Your identity pends on your job, and not on the other things you do (if you have time to do other things).  On my career break, I used my business card to get access, and in the Immigration forms I would write as my occupation the one that I was having a break from. This would make others see that I’m not just a single mum, I am someone. Whether that job has any point is beside the point, and while it makes me feel worthless it is why I’m worth something, as the Conservative health secretary Jeremy Hunt recently reminded.

I’ve learnt there are a lot of things in the world that make me happy and that are not my job – or maybe any job out there apart from being a judge at the Great British Bake Off, and that’s ok! Perhaps it’s not in your job’s job description to be fulfilling in every sense, just like it’s not your partner’s responsibility to maintain your expected levels of happiness (although there are  some minimum standards).  I’d like to reclaim the word ‘passion’ and ban it from every single CV. I love writing, running, chirimoyas and my daughter. None of them earns me a living, but does that mean they are not valuable for their own sake?
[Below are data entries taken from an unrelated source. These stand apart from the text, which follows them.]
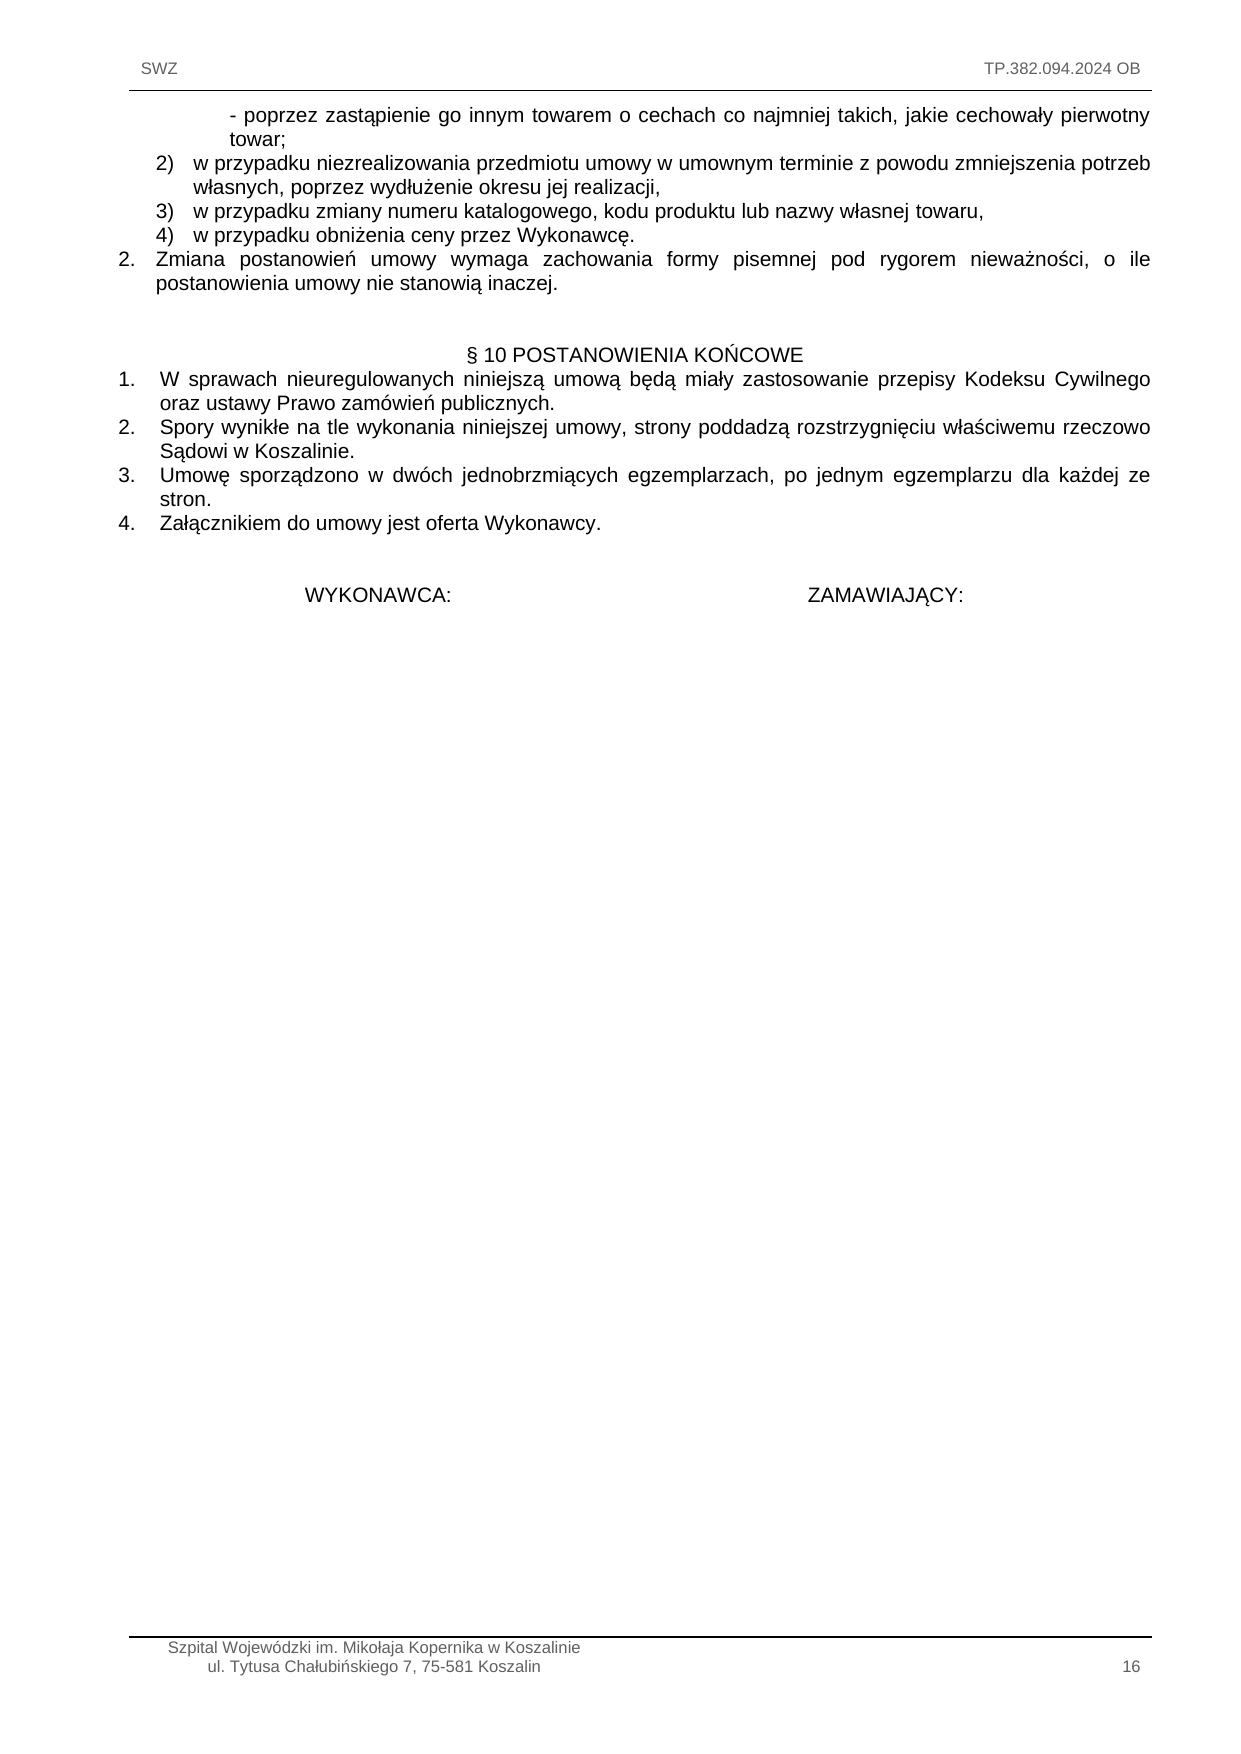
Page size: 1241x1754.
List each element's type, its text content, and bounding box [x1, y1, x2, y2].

list w przypadku zmiany numeru katalogowego, kodu produktu lub nazwy własnej towaru, [156, 199, 1152, 223]
list w przypadku niezrealizowania przedmiotu umowy w umownym terminie z powodu zmniejszenia potrzeb własnych, poprzez wydłużenie okresu jej realizacji, [156, 151, 1152, 199]
text - poprzez zastąpienie go innym towarem o cechach co najmniej takich, jakie cechowały pierwotny towar; [229, 103, 1152, 151]
table_header WYKONAWCA: [127, 583, 629, 606]
table_header ZAMAWIAJĄCY: [629, 583, 1142, 606]
list w przypadku obniżenia ceny przez Wykonawcę. [156, 223, 1152, 247]
list Załącznikiem do umowy jest oferta Wykonawcy. [118, 511, 1152, 534]
list Umowę sporządzono w dwóch jednobrzmiących egzemplarzach, po jednym egzemplarzu dla każdej ze stron. [118, 463, 1152, 511]
text § 10 POSTANOWIENIA KOŃCOWE [118, 343, 1152, 367]
list Zmiana postanowień umowy wymaga zachowania formy pisemnej pod rygorem nieważności, o ile postanowienia umowy nie stanowią inaczej. [118, 247, 1152, 295]
list W sprawach nieuregulowanych niniejszą umową będą miały zastosowanie przepisy Kodeksu Cywilnego oraz ustawy Prawo zamówień publicznych. [118, 367, 1152, 415]
list Spory wynikłe na tle wykonania niniejszej umowy, strony poddadzą rozstrzygnięciu właściwemu rzeczowo Sądowi w Koszalinie. [118, 415, 1152, 463]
Today I managed  to get up at 5.30 am (this is much harder when it’s colder, darker and waaaayy lonelier than in Lima) and run 10km catching the sunrise over Alexandra Palace. A few hours later, in the office I responded to a request to invite someone to a meeting who had already been invited by another colleague, so I sent a couple of apologetic emails to clear the confusion. A bit of email traffic back and forth. Then I printed  a total of 160 pages of documents (containing an options appraisal for instruments to inspect inspectors, or something in this vein), which nobody in the meeting read, so I chucked these in the confidential waste bin.

Economists may disagree, but I think my most productive moment of the day was before 6.30 am.


On doing what you love and being productive, last month I ran with the guys from Haringey Good Gym. There are GG groups all over London and the UK and they basically do a weekly running session combined with a bit of community work. The picture is from their Facebook page


If you are from work and you’re reading this, I’d like to say that I’m completely passionate about my job, the every day challenges it brings, the people I meet, the value I bring and the sustainable difference I’m making. I thrive on solving every day problems with printers and meeting bookings. Just in case that message was somehow unclear.